As an entrepreneur, I wear many hats. I’m my company’s chief accountant, salesperson, strategist, and product-builder. I’m responsible for making sure that my business stays thriving six months and six years from now. It’s exhausting, scary, and highly rewarding — all at once.
The biggest challenge that I face is that there are only 24 hours in the day. With 8 hours spent sleeping, I have very little time to be everything to everyone. I’m constantly in the trenches, working with my existing customers, which means that I have very little time to build marketing campaigns, guest blog, and build the infrastructure that I need to keep my business growing sustainably.
The irony is that my company is a marketing company. I help other companies grow their demand generation, customer acquisition, and retention programs. When it comes to my customers, I’m all in, but when it comes to my own marketing operations, I need to carve out time where I can find it.

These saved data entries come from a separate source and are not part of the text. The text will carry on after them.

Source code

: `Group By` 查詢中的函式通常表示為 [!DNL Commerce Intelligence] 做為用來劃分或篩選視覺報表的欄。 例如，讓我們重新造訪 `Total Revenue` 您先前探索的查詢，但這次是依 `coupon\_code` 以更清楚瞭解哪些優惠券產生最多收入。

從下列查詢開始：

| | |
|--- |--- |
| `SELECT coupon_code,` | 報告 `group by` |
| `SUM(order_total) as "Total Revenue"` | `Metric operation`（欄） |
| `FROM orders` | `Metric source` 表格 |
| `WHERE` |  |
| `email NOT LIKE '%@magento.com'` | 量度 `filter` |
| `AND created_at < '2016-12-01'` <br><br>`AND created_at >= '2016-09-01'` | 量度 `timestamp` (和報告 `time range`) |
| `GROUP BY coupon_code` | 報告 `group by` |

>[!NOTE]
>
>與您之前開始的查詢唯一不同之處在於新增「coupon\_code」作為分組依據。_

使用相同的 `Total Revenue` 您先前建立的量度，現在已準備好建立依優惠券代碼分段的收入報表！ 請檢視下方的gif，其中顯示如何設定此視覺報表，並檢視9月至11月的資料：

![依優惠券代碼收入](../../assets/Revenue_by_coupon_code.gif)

The biggest lesson that I’ve learned is to invest in initiatives that make a lasting impact — to build marketing into my day-to-day operations and to maximize the impact of each and every moment that I spend doing what I already do. It’s this mindset that has helped me grow my business to more than 50 startup and enterprise clients in the last two years. It’s these skills that have helped move me ahead:
1. The ability to write
The Internet makes communication more important than ever and that’s where business writing comes to play. Running a content production company, I see firsthand that companies are struggling to build thought leadership within the communities that they influence. That’s why, in addition to my client work, I always make time to blog about the topics that inspire me personally and professionally — the ability to write ensures that I’m always a part of the conversation and that my target audiences can find me if they Google the the topics I’m writing about. It’s this dedication that has helped me build a strong inbound sales channel. I’ve only cold-pitched one customer in my entire career.
2. Comfort with ambiguity
Success in marketing comes from experimentation. Too often, budget-strapped entrepreneurs will be reluctant to invest even $100 in running a test campaign because they want to know exactly how much web traffic to expect.

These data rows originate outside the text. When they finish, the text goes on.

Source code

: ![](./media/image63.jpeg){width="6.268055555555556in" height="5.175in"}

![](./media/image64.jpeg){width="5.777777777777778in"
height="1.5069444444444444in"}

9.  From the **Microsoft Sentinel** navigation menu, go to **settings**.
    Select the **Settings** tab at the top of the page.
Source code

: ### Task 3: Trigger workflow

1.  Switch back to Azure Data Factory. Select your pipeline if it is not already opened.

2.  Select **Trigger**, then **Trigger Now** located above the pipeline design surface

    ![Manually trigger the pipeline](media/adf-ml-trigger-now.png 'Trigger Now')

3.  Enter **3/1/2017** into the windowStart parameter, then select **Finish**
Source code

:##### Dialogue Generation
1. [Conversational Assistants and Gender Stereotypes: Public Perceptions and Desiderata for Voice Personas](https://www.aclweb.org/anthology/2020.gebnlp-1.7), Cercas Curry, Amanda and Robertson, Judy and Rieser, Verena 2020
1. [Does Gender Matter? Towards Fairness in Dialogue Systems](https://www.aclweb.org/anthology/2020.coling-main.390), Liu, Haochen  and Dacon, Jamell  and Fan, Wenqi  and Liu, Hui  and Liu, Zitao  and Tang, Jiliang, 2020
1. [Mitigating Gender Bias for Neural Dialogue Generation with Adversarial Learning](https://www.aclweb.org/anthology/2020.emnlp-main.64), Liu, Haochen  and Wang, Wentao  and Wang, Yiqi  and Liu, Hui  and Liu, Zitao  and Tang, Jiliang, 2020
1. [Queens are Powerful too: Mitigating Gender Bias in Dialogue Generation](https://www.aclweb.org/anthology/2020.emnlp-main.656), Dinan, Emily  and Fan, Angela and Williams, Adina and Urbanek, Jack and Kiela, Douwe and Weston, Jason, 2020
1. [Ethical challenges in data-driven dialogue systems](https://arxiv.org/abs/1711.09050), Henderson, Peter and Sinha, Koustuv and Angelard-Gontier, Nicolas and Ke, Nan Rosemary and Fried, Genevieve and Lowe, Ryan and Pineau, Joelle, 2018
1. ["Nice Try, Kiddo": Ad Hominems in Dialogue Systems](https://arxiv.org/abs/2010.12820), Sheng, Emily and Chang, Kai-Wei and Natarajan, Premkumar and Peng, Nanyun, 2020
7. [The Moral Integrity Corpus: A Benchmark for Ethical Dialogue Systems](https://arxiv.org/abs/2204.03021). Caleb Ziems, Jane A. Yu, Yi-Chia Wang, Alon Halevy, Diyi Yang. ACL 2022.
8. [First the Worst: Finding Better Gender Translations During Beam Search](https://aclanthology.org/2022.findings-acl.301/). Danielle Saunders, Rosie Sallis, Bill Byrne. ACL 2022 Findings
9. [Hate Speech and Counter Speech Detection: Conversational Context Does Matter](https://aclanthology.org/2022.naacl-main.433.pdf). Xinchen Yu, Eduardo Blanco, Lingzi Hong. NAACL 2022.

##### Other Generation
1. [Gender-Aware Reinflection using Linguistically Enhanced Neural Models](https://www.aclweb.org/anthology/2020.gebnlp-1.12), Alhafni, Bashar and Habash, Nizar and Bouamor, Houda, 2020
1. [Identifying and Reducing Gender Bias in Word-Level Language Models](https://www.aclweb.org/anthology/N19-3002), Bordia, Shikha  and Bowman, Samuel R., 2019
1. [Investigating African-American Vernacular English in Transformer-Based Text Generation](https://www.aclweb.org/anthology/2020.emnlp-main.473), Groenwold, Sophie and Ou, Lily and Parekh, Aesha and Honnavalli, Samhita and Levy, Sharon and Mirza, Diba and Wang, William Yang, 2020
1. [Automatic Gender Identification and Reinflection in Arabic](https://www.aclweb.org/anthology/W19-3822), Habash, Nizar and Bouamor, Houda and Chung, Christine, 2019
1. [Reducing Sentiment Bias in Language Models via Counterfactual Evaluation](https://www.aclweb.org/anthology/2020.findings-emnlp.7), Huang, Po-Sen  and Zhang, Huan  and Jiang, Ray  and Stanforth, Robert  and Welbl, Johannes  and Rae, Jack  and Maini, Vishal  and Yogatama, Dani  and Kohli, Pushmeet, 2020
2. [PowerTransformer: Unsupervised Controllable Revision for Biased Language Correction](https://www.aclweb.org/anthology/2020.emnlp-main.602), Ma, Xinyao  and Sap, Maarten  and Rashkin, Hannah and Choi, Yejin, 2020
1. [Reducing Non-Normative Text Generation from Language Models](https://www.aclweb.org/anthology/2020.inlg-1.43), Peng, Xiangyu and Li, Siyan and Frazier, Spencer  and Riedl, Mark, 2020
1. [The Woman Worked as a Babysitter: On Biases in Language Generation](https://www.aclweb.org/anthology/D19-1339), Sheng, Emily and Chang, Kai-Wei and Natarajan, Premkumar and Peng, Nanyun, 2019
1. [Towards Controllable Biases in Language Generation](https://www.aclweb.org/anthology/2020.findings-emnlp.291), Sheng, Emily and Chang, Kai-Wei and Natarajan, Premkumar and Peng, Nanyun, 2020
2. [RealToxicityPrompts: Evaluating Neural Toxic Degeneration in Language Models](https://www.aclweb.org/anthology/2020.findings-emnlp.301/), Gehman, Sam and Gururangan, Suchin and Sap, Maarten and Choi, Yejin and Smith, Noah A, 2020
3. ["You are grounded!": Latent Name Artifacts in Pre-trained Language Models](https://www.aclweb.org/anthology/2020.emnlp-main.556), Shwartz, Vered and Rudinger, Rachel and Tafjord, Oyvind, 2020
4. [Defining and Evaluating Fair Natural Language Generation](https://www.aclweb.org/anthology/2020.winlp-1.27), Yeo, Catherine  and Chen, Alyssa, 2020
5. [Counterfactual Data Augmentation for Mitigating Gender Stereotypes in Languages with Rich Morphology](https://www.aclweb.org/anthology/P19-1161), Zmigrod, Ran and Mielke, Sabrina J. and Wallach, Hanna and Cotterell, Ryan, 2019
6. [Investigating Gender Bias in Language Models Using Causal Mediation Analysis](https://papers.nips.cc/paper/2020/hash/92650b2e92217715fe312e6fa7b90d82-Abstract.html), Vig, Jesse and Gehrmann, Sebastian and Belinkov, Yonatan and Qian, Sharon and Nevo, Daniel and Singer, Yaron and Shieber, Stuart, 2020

The fact is that with marketing, you rarely know what you’re going to get unless you run a small test first. Even more importantly, you need to run experiments continuously, so that you can quickly identify opportunities for growth.
One of the reasons why I’ve been happy — and able to move forward — as an entrepreneur is that I’m extremely comfortable with ambiguity. I’ll willing to take calculated risks in initiatives with outcomes that are less-than-certain. I’m open to committing small budgets to experiment with marketing campaigns, and I’m okay with generating a loss sometimes.
Some campaigns will fall flat. Others will be awesome. And you need to be comfortable with both scenarios.
3. The ability to focus
Successful marketing programs take time to build. It’s very easy, as a result, to become distracted. When you’re taking the time to figure out whether something is working, you might be tempted to quit, try something new, or abandon your idea altogether.
Don’t give up so easily.
Focus on a few key initiatives, and stick to them. You need to develop an eye for what is likely to work and what isn’t, so that you’re investing in the right channels instead of chasing dead ends.
An example marketing initiative has been my guest posting strategy. I love writing blog posts for Entrepreneur, The Next Web, Business Insider, and Forbes, but I wasn’t quite sure, for the first few months, that my contributions were yielding the value that I wanted. But I stuck with it.
At the six month mark, I started to see some leads and feedback coming in through my contributed pieces. My credibility began to increase, and I was able to grow my client base. Focus was my biggest asset.
Marketing requires an understanding of the big picture and a commitment to smaller details. In addition to focusing on specific optimizations, it’s important to know why you’re doing what you’re doing. It’s this ability, along with these three skills, that will be your north star.